The exercise
Please extract every line in the records below that contains the string "MirrorCS".

Entries supplied

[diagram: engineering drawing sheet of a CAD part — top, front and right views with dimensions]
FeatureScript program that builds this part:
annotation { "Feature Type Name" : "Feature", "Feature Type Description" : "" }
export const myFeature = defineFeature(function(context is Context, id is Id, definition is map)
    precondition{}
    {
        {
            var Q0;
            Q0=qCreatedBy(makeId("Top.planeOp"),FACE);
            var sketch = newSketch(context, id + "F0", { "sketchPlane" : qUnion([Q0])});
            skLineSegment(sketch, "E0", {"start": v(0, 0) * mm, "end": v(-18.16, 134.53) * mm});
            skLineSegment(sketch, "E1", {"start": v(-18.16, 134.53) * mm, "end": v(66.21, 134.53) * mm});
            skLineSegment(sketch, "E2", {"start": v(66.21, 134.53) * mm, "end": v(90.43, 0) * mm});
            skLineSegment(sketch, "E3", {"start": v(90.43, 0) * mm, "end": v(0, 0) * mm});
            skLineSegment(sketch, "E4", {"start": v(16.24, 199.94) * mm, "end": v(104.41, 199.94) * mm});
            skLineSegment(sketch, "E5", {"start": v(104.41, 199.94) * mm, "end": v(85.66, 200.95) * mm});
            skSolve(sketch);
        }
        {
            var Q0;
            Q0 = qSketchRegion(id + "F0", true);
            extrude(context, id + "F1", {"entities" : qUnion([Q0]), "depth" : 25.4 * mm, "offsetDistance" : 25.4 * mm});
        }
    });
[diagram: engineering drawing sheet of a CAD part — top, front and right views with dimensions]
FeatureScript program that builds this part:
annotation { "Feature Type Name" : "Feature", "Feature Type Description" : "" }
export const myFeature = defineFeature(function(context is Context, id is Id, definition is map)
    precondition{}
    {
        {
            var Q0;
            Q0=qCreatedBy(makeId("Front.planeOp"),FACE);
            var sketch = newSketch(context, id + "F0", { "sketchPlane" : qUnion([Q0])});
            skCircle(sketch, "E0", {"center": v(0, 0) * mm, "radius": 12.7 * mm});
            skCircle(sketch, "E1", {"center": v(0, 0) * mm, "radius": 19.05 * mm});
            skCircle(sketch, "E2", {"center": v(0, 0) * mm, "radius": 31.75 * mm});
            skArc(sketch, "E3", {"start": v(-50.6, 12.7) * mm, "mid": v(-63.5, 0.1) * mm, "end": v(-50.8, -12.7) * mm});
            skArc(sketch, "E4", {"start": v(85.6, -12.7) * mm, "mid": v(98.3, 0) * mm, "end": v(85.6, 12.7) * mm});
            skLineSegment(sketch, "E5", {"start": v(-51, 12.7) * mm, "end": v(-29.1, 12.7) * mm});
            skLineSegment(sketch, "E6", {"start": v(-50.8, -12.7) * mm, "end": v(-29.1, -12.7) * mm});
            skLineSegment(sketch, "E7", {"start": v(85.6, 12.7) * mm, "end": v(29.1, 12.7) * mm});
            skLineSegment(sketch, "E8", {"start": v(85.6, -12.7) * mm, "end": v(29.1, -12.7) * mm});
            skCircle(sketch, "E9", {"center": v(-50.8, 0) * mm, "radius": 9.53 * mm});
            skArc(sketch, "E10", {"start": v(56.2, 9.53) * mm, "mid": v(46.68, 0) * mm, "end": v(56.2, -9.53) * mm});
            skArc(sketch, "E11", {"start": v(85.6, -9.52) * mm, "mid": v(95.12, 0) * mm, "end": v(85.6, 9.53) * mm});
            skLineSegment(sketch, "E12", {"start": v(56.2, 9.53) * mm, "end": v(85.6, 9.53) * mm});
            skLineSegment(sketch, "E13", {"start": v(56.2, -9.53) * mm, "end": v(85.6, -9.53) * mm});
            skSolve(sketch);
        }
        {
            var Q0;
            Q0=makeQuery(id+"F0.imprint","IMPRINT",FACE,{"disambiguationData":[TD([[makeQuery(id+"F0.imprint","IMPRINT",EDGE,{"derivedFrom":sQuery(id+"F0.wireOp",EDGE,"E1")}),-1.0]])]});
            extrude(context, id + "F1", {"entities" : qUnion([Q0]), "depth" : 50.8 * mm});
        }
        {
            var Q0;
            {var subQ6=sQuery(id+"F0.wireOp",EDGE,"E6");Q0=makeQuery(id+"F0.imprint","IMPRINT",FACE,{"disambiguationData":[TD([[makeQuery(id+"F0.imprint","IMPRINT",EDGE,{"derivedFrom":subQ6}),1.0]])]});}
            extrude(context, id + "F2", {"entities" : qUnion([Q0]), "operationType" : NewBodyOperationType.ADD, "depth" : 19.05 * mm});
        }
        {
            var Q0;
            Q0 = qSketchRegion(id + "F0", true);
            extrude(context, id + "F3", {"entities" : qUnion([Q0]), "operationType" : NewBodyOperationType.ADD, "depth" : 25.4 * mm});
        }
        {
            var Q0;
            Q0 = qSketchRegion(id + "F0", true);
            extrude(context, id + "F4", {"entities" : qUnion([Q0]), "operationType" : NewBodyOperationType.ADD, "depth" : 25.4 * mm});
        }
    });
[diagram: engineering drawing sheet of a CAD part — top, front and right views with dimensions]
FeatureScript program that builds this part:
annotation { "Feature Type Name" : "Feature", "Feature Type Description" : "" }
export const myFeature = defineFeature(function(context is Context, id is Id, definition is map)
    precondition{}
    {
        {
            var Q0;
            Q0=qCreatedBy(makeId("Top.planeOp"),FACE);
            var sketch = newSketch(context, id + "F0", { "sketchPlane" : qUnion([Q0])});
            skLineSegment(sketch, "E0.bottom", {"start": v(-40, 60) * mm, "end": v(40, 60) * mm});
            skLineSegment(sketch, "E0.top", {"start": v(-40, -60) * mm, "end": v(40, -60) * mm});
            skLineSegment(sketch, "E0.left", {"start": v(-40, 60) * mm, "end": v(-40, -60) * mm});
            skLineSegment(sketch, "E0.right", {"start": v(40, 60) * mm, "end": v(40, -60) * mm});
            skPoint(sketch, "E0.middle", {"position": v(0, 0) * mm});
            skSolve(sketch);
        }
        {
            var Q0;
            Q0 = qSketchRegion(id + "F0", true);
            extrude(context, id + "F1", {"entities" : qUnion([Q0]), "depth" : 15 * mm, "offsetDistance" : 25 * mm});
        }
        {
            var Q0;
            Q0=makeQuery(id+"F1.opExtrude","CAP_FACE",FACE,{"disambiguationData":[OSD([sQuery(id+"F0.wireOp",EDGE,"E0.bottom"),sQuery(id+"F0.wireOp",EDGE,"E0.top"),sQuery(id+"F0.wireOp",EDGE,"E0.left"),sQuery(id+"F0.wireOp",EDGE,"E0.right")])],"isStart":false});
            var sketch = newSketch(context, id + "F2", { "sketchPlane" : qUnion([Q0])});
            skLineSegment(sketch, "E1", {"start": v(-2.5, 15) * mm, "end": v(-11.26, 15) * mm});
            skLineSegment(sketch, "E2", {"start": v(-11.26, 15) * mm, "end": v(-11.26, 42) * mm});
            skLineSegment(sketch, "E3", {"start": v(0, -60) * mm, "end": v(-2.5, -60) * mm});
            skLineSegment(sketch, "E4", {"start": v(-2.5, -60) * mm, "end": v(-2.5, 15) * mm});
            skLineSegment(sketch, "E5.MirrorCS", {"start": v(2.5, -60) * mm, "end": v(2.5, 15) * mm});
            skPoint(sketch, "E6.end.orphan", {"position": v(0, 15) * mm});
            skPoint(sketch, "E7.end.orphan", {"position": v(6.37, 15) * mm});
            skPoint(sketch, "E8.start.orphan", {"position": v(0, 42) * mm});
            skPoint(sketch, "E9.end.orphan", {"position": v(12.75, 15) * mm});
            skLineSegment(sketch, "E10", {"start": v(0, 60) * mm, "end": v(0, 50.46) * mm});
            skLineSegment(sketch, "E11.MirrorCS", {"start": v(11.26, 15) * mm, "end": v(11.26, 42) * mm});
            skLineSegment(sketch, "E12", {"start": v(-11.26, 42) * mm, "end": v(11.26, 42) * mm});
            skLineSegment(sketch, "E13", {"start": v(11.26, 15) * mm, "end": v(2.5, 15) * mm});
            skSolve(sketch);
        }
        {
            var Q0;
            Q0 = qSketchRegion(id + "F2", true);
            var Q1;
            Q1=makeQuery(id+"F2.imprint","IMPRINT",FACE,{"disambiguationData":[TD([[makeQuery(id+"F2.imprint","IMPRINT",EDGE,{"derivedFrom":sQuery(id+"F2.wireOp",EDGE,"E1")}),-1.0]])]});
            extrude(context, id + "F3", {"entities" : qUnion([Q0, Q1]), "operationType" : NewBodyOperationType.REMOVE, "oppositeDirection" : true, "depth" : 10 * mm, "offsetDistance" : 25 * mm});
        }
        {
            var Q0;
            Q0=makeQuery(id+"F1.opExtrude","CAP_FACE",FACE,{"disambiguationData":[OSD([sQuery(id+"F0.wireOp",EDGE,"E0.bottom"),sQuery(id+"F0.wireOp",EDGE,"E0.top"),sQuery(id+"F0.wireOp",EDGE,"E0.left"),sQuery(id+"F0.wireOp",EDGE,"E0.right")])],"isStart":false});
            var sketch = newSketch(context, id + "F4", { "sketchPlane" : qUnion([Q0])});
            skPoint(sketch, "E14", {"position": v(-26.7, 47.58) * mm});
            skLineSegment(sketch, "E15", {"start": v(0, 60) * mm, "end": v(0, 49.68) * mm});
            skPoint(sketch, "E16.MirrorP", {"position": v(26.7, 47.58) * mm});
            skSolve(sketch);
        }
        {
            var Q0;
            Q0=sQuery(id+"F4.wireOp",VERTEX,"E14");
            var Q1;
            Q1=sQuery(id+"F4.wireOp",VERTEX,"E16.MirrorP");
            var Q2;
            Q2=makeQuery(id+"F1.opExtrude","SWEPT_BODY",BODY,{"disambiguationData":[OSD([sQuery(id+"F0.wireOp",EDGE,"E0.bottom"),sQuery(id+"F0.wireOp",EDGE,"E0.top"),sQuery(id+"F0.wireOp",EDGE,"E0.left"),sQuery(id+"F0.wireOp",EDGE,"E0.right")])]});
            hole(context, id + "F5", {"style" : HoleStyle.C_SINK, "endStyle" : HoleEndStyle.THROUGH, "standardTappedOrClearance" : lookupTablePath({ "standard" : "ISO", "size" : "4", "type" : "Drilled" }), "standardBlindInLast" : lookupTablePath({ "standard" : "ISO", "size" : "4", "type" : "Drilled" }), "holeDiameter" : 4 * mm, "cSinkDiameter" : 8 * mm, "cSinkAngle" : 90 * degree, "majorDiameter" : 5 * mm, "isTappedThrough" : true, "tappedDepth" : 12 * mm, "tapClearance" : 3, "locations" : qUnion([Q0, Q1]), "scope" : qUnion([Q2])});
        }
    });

Exercise solution
            skLineSegment(sketch, "E5.MirrorCS", {"start": v(2.5, -60) * mm, "end": v(2.5, 15) * mm});
            skLineSegment(sketch, "E11.MirrorCS", {"start": v(11.26, 15) * mm, "end": v(11.26, 42) * mm});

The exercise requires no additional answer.